(Beginning of SOURCE DATA)
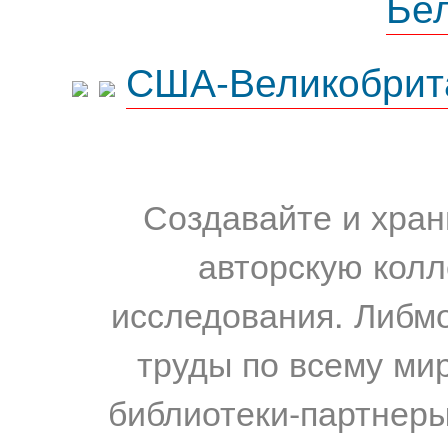
Бе
США-Великобрит
Создавайте и хран
авторскую колл
исследования. Либм
труды по всему мир
библиотеки-партнеры,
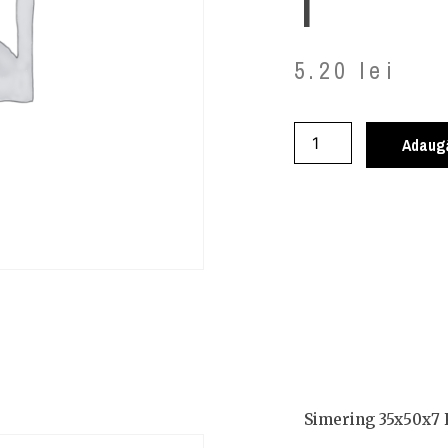
T
5.20
lei
Adaugă
Simering 35x50x7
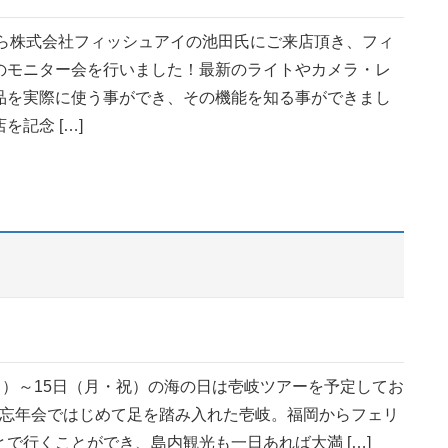
株式会社フィッシュアイの池田氏にご来店頂き、フィ
のモニター会を行いました！最新のライトやカメラ・レ
品を実際に使う事ができ、その機能を知る事ができまし
を記念 […]
日）～15日（月・祝）の海の日は壱岐ツアーを予定してお
の忘年会ではじめて足を踏み入れた壱岐。福岡からフェリ
で行くことができ、島内観光も一日あれば大満 […]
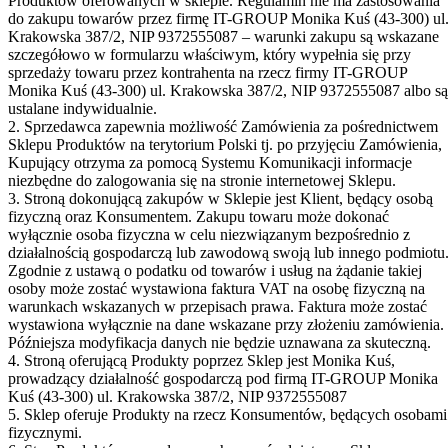
Produktów oferowanych w sklepie. Regulamin nie ma zastosowania
do zakupu towarów przez firmę IT-GROUP Monika Kuś (43-300) ul
Krakowska 387/2, NIP 9372555087 – warunki zakupu są wskazane
szczegółowo w formularzu właściwym, który wypełnia się przy
sprzedaży towaru przez kontrahenta na rzecz firmy IT-GROUP
Monika Kuś (43-300) ul. Krakowska 387/2, NIP 9372555087 albo są
ustalane indywidualnie.
2. Sprzedawca zapewnia możliwość Zamówienia za pośrednictwem
Sklepu Produktów na terytorium Polski tj. po przyjęciu Zamówienia,
Kupujący otrzyma za pomocą Systemu Komunikacji informacje
niezbędne do zalogowania się na stronie internetowej Sklepu.
3. Stroną dokonującą zakupów w Sklepie jest Klient, będący osobą
fizyczną oraz Konsumentem. Zakupu towaru może dokonać
wyłącznie osoba fizyczna w celu niezwiązanym bezpośrednio z
działalnością gospodarczą lub zawodową swoją lub innego podmiotu
Zgodnie z ustawą o podatku od towarów i usług na żądanie takiej
osoby może zostać wystawiona faktura VAT na osobę fizyczną na
warunkach wskazanych w przepisach prawa. Faktura może zostać
wystawiona wyłącznie na dane wskazane przy złożeniu zamówienia.
Późniejsza modyfikacja danych nie będzie uznawana za skuteczną.
4. Stroną oferującą Produkty poprzez Sklep jest Monika Kuś,
prowadzący działalność gospodarczą pod firmą IT-GROUP Monika
Kuś (43-300) ul. Krakowska 387/2, NIP 9372555087
5. Sklep oferuje Produkty na rzecz Konsumentów, będących osobami
fizycznymi.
(End of SOURCE DATA)
With every picture removed, give the entries above again exactly.

**RESPONSE BOX**
Бе
США-Великобрит
Создавайте и хран
авторскую колл
исследования. Либм
труды по всему мир
библиотеки-партнеры,
T
5.20
lei
Adaugă
Simering 35x50x7
株式会社フィッシュアイの池田氏にご来店頂き、フィ
のモニター会を行いました！最新のライトやカメラ・レ
品を実際に使う事ができ、その機能を知る事ができまし
を記念 […]
日）～15日（月・祝）の海の日は壱岐ツアーを予定してお
の忘年会ではじめて足を踏み入れた壱岐。福岡からフェリ
で行くことができ、島内観光も一日あれば大満 […]
Produktów oferowanych w sklepie. Regulamin nie ma zastosowania
do zakupu towarów przez firmę IT-GROUP Monika Kuś (43-300) ul
Krakowska 387/2, NIP 9372555087 – warunki zakupu są wskazane
szczegółowo w formularzu właściwym, który wypełnia się przy
sprzedaży towaru przez kontrahenta na rzecz firmy IT-GROUP
Monika Kuś (43-300) ul. Krakowska 387/2, NIP 9372555087 albo są
ustalane indywidualnie.
2. Sprzedawca zapewnia możliwość Zamówienia za pośrednictwem
Sklepu Produktów na terytorium Polski tj. po przyjęciu Zamówienia,
Kupujący otrzyma za pomocą Systemu Komunikacji informacje
niezbędne do zalogowania się na stronie internetowej Sklepu.
3. Stroną dokonującą zakupów w Sklepie jest Klient, będący osobą
fizyczną oraz Konsumentem. Zakupu towaru może dokonać
wyłącznie osoba fizyczna w celu niezwiązanym bezpośrednio z
działalnością gospodarczą lub zawodową swoją lub innego podmiotu
Zgodnie z ustawą o podatku od towarów i usług na żądanie takiej
osoby może zostać wystawiona faktura VAT na osobę fizyczną na
warunkach wskazanych w przepisach prawa. Faktura może zostać
wystawiona wyłącznie na dane wskazane przy złożeniu zamówienia.
Późniejsza modyfikacja danych nie będzie uznawana za skuteczną.
4. Stroną oferującą Produkty poprzez Sklep jest Monika Kuś,
prowadzący działalność gospodarczą pod firmą IT-GROUP Monika
Kuś (43-300) ul. Krakowska 387/2, NIP 9372555087
5. Sklep oferuje Produkty na rzecz Konsumentów, będących osobami
fizycznymi.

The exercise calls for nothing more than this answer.